_TEKS SUMBER:_
Menuju konten utama

Menguji Komitmen Parpol Soal Larangan Eks Koruptor Maju Caleg

Anggota Dewan Pengarah DPP Gerindra, Muhammad Syafi'i mengakui ketidaksetujuan partainya terhadap isi PKPU No. 20/2018. Alasannya, aturan itu tidak membawa keadilan bagi masyarakat.

Menguji Komitmen Parpol Soal Larangan Eks Koruptor Maju Caleg
Deretan kursi anggota DPR yang kosong pada Rapat Paripurna di Kompleks Parlemen Senayan, Jakarta, Selasa (3/7/2018). ANTARA FOTO/Dhemas Reviyanto.

tirto.id - Sejumlah partai politik menyatakan komitmennya untuk tidak mendaftarkan bakal calon anggota DPR RI, DPRD Provinsi, dan DPRD Kabupaten/Kota berlatar belakang eks terpidana kasus korupsi, bandar narkoba, dan kejahatan seksual pada anak.

Komitmen itu keluar setelah Komisi Pemilihan Umum (KPU) melarang para bekas terpidana kasus korupsi, bandar narkoba, dan kejahatan seksual pada anak menjadi bakal calon anggota legislatif (caleg) di Pemilu 2019. Larangan itu termuat di Peraturan KPU (PKPU) Nomor 20 Tahun 2018.

_LATIHAN SOAL:_
(A) Sebutkan semua lembaga legislatif yang disebut dalam komitmen partai politik pada teks tentang larangan eks koruptor maju caleg.
(B) Tulis ulang bagian teks tentang larangan eks koruptor maju caleg dari "Anggota Dewan Pengarah" sampai "seksual pada anak.", lalu ganti "partainya" dengan "fraksinya".
Gunakan hanya teks di atas sebagai dasar jawaban.

_DATA YANG DIBERIKAN:_
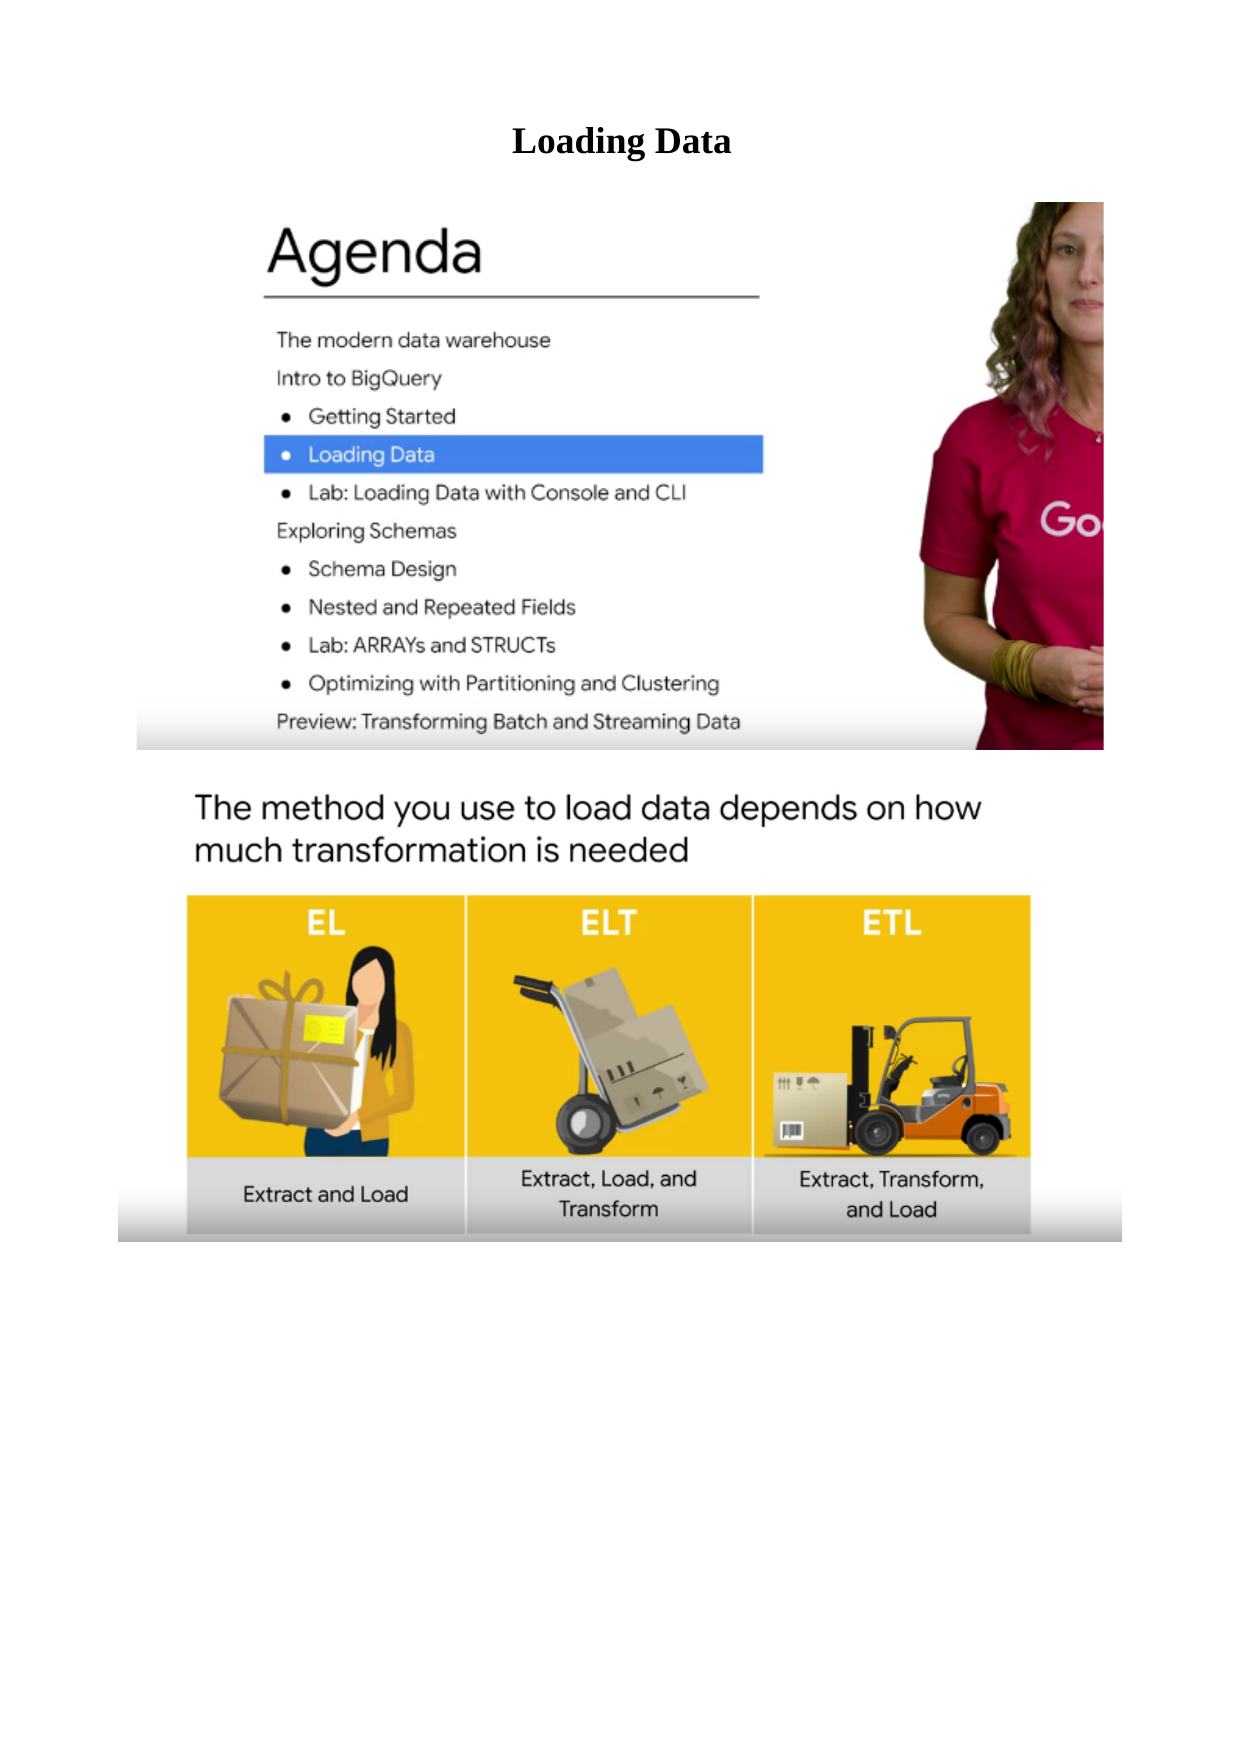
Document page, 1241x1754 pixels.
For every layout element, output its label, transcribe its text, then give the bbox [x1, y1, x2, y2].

_JAWABAN SETIAP TUGAS:_
(A) DPR RI, DPRD Provinsi, dan DPRD Kabupaten/Kota.

(B)
Anggota Dewan Pengarah DPP Gerindra, Muhammad Syafi'i mengakui ketidaksetujuan fraksinya terhadap isi PKPU No. 20/2018. Alasannya, aturan itu tidak membawa keadilan bagi masyarakat.

Menguji Komitmen Parpol Soal Larangan Eks Koruptor Maju Caleg
Deretan kursi anggota DPR yang kosong pada Rapat Paripurna di Kompleks Parlemen Senayan, Jakarta, Selasa (3/7/2018). ANTARA FOTO/Dhemas Reviyanto.

tirto.id - Sejumlah partai politik menyatakan komitmennya untuk tidak mendaftarkan bakal calon anggota DPR RI, DPRD Provinsi, dan DPRD Kabupaten/Kota berlatar belakang eks terpidana kasus korupsi, bandar narkoba, dan kejahatan seksual pada anak.